Für Patt ist klar: Energieautarkie sei bei diesem Unterfangen keine gute Idee, da eine solche die Klimaziele der Schweiz gefährden würde. Die Schweiz würde anfälliger auf extreme Wetterereignisse, man würde auch den ökologischen Fussabdruck vergrössern: «Denn wir bräuchten dafür nicht nur die dreifache Solarfläche und grosse neue Staudämme in den Bergen, sondern auch grosse Mengen an saisonalen Speichern, um im Sommer gewonnenen Solarstrom für den Winter bereitzustellen. Aber Energiespeicher sind sehr teuer und bringen im Laufe des Jahres erst noch grosse Energieverluste mit sich», rechnet Patt vor.
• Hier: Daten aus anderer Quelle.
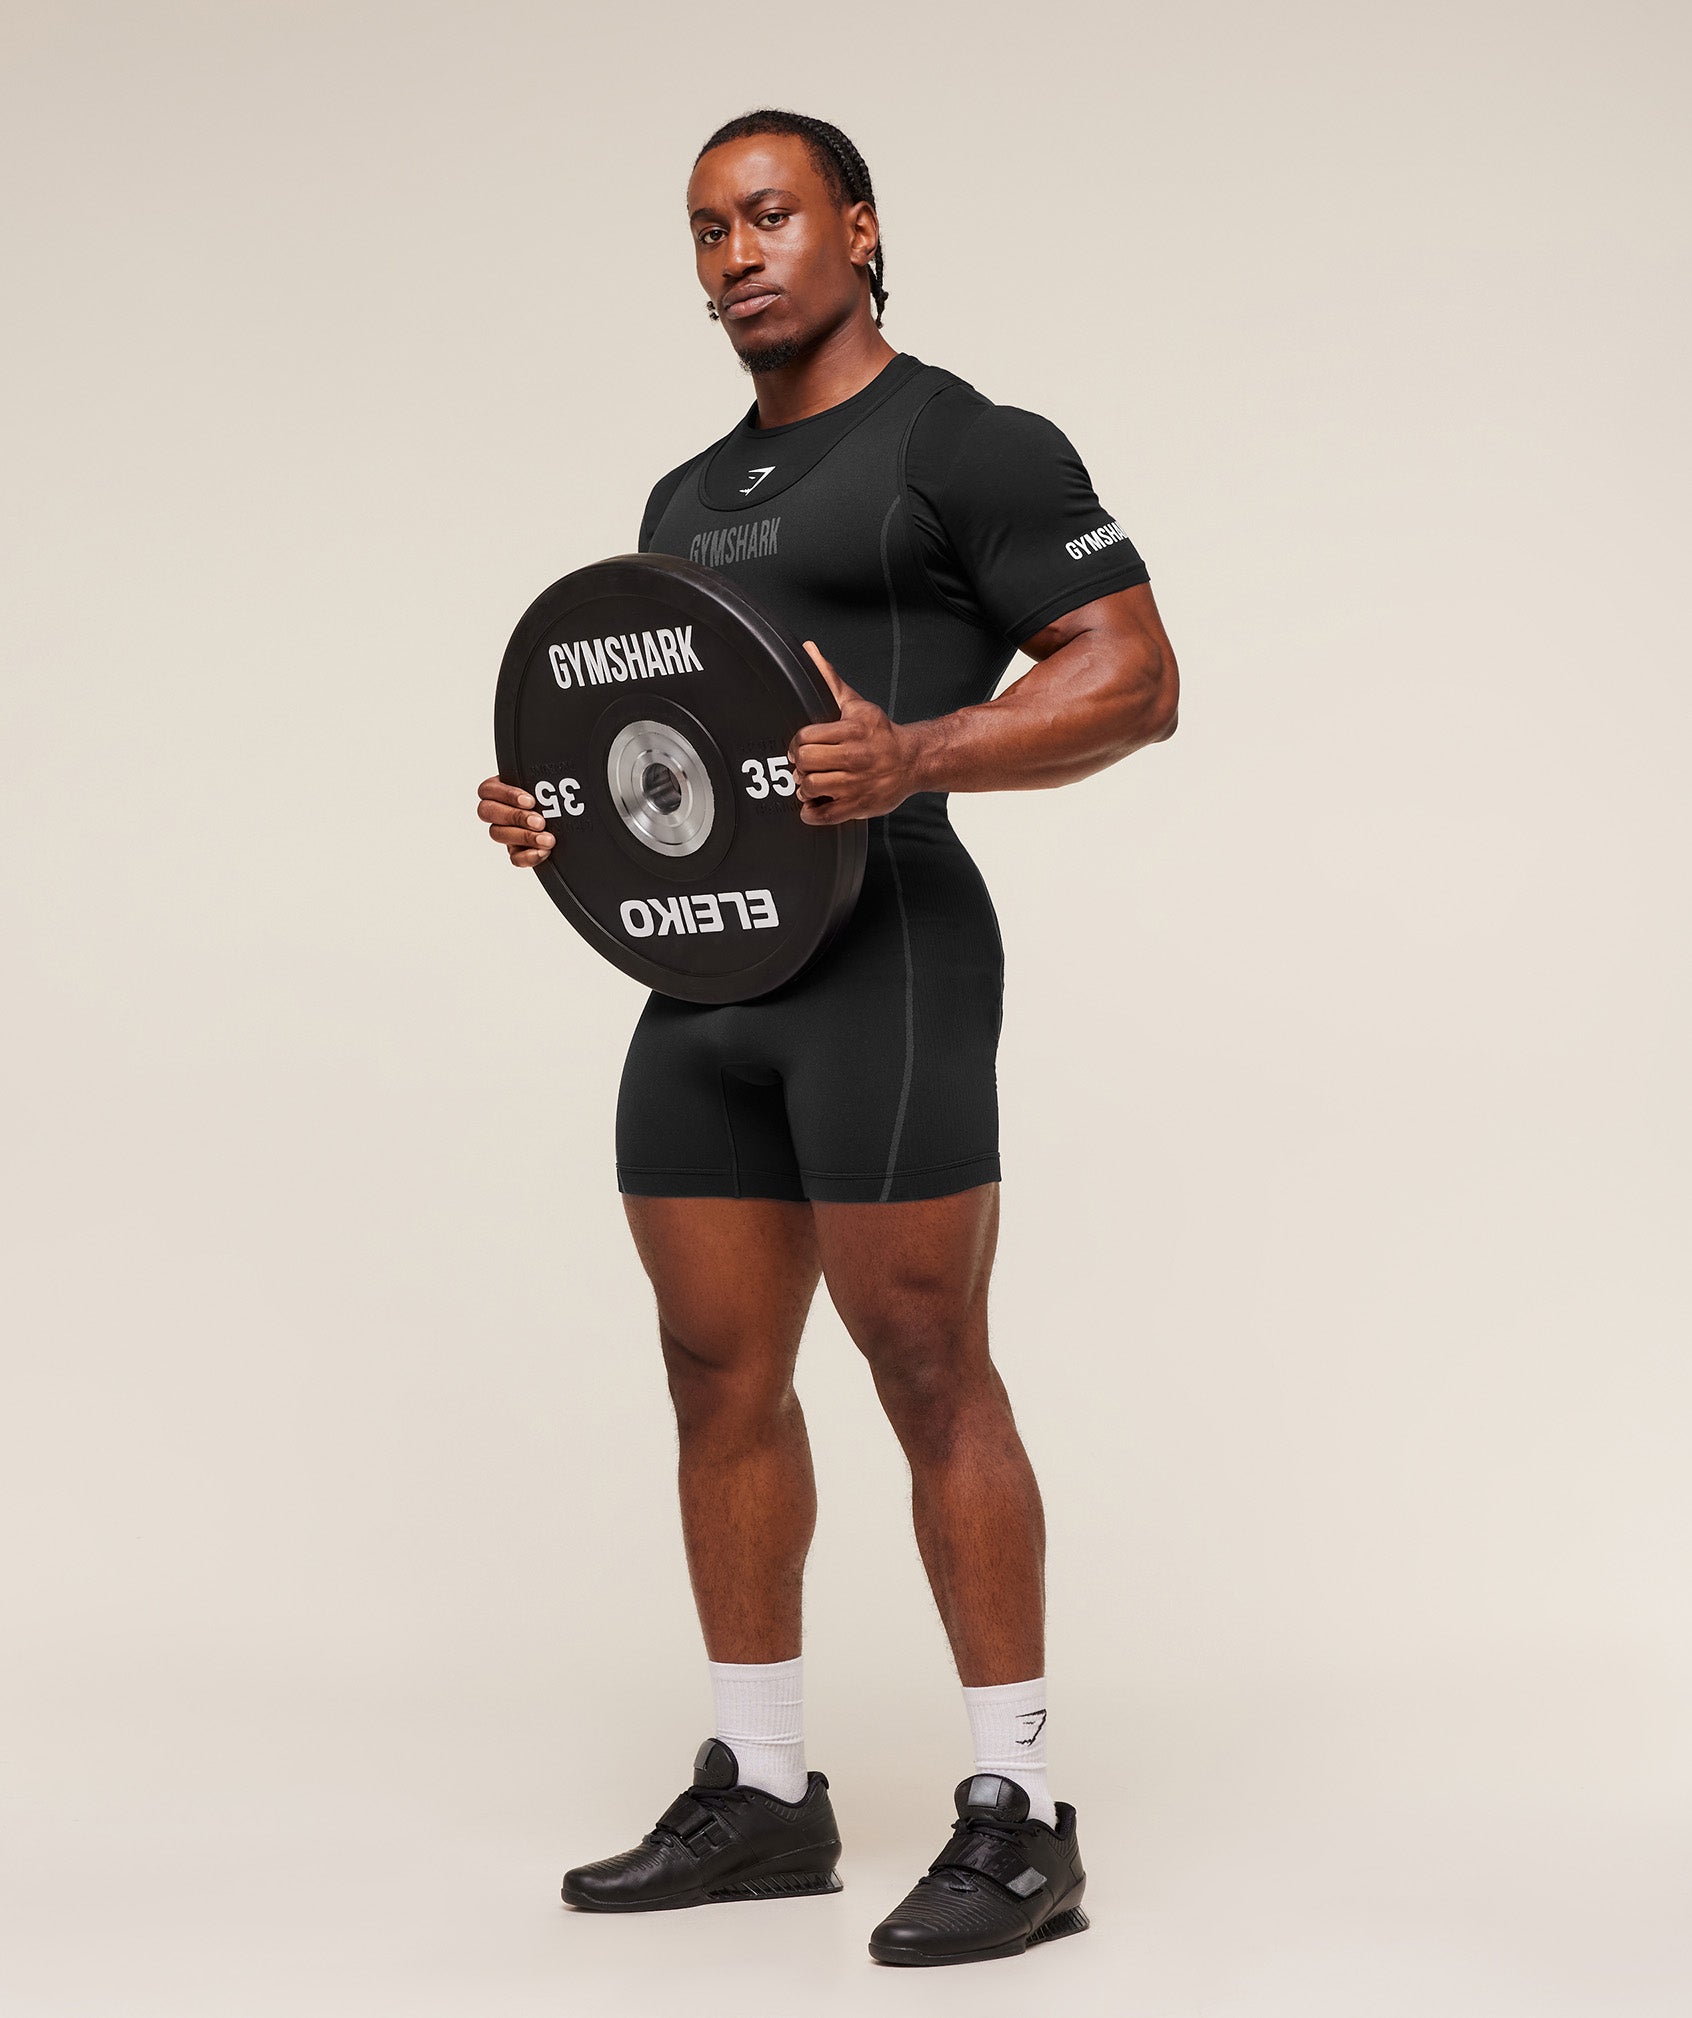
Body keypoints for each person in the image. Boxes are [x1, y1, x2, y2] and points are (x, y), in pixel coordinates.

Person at [475, 108, 1178, 1967]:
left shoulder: (970, 443)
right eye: (707, 229)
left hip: (892, 961)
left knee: (927, 1363)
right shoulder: (683, 500)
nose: (737, 255)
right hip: (704, 985)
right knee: (716, 1371)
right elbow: (683, 758)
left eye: (771, 214)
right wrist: (566, 810)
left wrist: (920, 749)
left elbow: (1136, 676)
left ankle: (1021, 1810)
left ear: (859, 230)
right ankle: (767, 1791)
Wer würde Patt da widersprechen wollen. Die Solar- und Windoffensive in der Schweiz ist zum Scheitern verurteilt. Professor Patt begreift dies jedoch lieber als Herausforderung denn als Absage an die Erneuerbaren. Man müsse halt eine «funktionsfähige Beziehung zur EU» wiederherstellen, damit der Ausbau der erneuerbaren Energien partnerschaftlich vorangetrieben werden könne. «Es ist einfach eine Tatsache, dass eine geografisch ausbalancierte Expansion von Photovoltaik und Windenergie zusammen mit einer intelligenten Nutzung der Wasserkraft es ganz Europa am zuverlässigsten, am günstigsten und am umweltfreundlichsten erlaubt, den Stromsektor zu dekarbonisieren.» Es ist halt auch eine Tatsache, dass unser Stromsektor danke Wasserkraft und Kernenergie schon immer dekarbonisiert war und eine Importstrategie in der Realität krachend gescheitert ist. Es ist in ganz Europa gleichzeitig Winter und bei einer stabilen Hochdrucklage weht europaweit kein Wind.
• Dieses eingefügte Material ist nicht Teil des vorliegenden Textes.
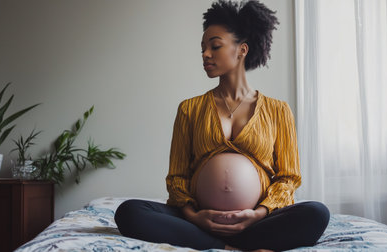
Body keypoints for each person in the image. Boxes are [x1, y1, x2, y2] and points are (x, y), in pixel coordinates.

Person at [114, 0, 330, 251]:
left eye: (215, 46)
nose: (205, 54)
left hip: (256, 222)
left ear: (242, 50)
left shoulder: (278, 110)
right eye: (203, 48)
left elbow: (288, 178)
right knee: (129, 212)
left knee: (316, 212)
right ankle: (227, 246)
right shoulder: (189, 109)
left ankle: (221, 244)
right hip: (198, 222)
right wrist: (195, 217)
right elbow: (177, 177)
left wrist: (259, 213)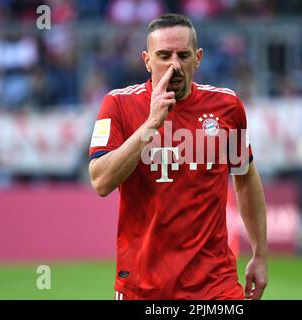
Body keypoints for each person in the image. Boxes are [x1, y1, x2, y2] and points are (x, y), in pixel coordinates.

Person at [88, 13, 268, 300]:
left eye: (183, 55)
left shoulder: (227, 106)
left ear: (197, 58)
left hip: (215, 285)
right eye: (163, 55)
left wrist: (260, 254)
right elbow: (100, 181)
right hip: (143, 285)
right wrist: (150, 125)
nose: (174, 65)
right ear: (147, 60)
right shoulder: (118, 104)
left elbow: (245, 178)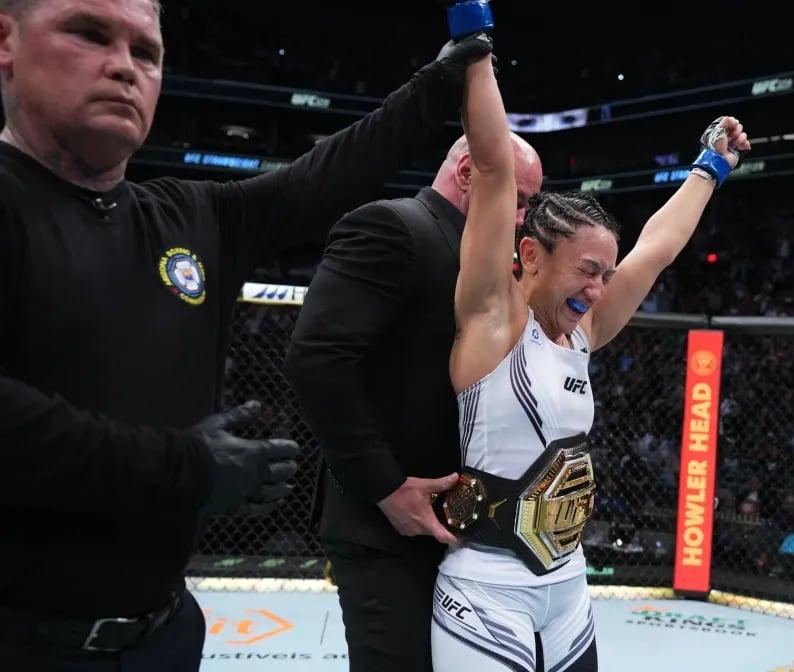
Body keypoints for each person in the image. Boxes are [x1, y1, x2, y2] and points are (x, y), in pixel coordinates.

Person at [0, 0, 491, 669]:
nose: (123, 67)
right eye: (89, 34)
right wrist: (187, 468)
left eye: (146, 53)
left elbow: (320, 182)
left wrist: (436, 87)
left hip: (163, 633)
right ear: (6, 41)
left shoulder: (183, 216)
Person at [428, 52, 750, 671]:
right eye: (586, 271)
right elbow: (493, 166)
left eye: (605, 273)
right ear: (531, 254)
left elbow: (656, 248)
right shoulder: (493, 323)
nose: (599, 289)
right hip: (488, 591)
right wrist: (475, 50)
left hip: (569, 588)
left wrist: (710, 167)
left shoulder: (583, 331)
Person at [284, 79, 543, 672]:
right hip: (386, 528)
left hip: (466, 533)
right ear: (466, 173)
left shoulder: (498, 269)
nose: (522, 214)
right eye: (518, 195)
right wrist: (385, 486)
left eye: (528, 202)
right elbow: (318, 358)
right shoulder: (392, 227)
Nach den Krisen der letzten Jahre ist es nur schwer vorstellbar, dass eine totale Integration in einen europäischen Strommarkt, der selbst stark von russischem Gas abhängig ist, die beste Lösung sein soll, wenn es um die eigene Versorgungssicherheit geht. Nationale Alleingänge und Vorzugsbehandlungen in der Corona-Krise haben es gezeigt: Es kann nicht schaden, gewisse Ressourcen innerhalb der eigenen Grenzen zu produzieren. Und so kommen wir automatisch auf die Idee, welche dem ETH-Professor im gesamten Interview nicht über die Lippen kam: Kernenergie. Sicher, CO2-arm und vor allem zuverlässige Grundlast – neue Kernkraftwerke würden uns nicht nur weniger abhängig von europäischem Strom machen, sie würden auch dafür sorgen, dass wir die Energieversorgung unseres Landes CO2-neutral gestalten können. Doch dafür braucht es ein Umdenken in der Politik – und wie es scheint auch in den Köpfen einiger ETH-Professoren.

Obschon das Offensichtliche so nahe liegt, wird die Kernenergie konsequent ausgeklammert.